Task to complete: Among the lines below, a stretch begins at the one with "X72187489Y-51351168D01*" and ends at the one with "X70917912Y-51420403D01*". Repeat that stretch exactly, ends included.

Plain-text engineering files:

___

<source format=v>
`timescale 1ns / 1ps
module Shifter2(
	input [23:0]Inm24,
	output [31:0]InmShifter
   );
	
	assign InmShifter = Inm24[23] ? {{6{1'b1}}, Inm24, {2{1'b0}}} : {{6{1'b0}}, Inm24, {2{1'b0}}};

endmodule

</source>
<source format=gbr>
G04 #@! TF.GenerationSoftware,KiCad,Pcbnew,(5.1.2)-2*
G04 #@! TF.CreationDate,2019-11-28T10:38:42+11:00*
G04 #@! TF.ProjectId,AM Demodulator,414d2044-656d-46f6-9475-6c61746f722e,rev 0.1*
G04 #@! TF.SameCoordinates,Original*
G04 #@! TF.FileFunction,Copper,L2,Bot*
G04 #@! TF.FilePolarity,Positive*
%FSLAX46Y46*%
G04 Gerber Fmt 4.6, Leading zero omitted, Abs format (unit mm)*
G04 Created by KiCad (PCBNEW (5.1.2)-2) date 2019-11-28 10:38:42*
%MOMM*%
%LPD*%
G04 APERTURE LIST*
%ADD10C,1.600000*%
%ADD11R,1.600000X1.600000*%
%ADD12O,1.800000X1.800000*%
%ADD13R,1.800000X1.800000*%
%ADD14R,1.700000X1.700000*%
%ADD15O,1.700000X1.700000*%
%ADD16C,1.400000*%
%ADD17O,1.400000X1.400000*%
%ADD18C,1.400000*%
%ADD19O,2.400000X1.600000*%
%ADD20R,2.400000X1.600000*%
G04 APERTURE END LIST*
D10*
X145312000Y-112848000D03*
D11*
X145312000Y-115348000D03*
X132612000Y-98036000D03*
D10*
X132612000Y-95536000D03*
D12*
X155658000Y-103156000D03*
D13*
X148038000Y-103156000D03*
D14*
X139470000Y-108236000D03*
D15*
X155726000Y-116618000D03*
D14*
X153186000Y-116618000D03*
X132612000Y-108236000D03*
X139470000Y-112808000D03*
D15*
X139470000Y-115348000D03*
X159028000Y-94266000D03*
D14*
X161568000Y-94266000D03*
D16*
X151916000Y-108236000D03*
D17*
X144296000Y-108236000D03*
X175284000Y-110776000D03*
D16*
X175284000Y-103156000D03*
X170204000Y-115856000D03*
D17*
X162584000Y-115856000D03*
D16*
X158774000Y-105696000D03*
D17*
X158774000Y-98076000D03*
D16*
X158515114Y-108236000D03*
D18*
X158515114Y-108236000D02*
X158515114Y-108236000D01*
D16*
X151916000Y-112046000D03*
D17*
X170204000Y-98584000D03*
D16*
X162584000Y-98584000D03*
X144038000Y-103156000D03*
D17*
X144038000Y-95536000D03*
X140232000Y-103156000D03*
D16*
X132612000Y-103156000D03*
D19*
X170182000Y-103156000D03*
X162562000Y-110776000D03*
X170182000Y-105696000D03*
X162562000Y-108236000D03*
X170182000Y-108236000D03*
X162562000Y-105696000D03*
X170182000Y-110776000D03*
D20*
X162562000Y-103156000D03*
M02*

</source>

___

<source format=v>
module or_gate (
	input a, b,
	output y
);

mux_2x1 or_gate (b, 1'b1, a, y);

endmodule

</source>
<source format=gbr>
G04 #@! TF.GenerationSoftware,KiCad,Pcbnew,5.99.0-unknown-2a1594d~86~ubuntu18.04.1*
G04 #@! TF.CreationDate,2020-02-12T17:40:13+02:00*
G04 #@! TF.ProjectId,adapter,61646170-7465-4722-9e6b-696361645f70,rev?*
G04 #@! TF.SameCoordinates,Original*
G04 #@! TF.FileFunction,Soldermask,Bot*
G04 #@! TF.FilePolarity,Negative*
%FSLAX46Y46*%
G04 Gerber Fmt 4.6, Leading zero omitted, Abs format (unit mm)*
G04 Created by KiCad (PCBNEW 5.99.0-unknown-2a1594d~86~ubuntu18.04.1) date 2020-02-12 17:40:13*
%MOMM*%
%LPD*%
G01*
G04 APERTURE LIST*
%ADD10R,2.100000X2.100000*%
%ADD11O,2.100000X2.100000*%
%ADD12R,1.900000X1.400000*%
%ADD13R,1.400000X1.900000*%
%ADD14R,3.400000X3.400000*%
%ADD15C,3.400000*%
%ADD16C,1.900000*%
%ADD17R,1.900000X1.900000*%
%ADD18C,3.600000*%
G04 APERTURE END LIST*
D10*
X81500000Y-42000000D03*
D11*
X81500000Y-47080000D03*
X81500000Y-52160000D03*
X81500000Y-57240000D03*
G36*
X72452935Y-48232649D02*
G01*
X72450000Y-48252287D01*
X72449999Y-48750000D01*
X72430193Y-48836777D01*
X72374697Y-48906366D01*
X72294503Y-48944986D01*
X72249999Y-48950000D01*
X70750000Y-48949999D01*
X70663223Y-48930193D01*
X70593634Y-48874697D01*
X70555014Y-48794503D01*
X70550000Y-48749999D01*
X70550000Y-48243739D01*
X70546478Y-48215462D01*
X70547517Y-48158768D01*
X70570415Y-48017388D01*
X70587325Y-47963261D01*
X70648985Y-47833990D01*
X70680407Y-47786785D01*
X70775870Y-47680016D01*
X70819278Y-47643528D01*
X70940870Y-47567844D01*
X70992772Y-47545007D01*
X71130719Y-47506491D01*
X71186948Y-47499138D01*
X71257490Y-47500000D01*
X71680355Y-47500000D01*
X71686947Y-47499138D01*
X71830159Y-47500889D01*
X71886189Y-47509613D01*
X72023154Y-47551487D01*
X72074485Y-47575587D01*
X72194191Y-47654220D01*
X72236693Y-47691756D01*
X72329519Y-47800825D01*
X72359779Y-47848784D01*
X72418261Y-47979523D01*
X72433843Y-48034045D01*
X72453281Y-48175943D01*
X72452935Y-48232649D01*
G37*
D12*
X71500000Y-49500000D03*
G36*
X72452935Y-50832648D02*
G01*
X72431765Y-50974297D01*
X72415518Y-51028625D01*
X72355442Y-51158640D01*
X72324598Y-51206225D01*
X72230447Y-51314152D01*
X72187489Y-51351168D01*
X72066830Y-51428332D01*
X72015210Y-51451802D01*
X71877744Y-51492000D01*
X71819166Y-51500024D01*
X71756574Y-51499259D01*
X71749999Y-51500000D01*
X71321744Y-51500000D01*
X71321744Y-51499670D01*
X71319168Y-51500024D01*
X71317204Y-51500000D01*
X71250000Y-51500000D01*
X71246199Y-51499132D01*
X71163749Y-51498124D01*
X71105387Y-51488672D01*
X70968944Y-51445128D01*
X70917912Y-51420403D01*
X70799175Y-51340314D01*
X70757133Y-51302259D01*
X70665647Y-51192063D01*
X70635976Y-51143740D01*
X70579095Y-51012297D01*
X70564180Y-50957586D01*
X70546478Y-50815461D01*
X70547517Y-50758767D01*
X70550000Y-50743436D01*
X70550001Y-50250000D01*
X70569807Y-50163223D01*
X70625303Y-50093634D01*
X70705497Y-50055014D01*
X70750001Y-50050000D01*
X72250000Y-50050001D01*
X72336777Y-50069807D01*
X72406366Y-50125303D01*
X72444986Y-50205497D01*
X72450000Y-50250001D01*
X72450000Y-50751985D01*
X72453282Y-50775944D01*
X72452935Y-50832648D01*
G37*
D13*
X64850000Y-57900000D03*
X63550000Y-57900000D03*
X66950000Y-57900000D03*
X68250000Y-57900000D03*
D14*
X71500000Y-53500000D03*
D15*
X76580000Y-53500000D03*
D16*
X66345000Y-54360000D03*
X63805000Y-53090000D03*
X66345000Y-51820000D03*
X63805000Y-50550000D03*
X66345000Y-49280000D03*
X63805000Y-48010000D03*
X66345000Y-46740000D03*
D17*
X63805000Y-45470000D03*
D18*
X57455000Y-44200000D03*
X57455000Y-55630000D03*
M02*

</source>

___

Exercise output:
X72187489Y-51351168D01*
X72066830Y-51428332D01*
X72015210Y-51451802D01*
X71877744Y-51492000D01*
X71819166Y-51500024D01*
X71756574Y-51499259D01*
X71749999Y-51500000D01*
X71321744Y-51500000D01*
X71321744Y-51499670D01*
X71319168Y-51500024D01*
X71317204Y-51500000D01*
X71250000Y-51500000D01*
X71246199Y-51499132D01*
X71163749Y-51498124D01*
X71105387Y-51488672D01*
X70968944Y-51445128D01*
X70917912Y-51420403D01*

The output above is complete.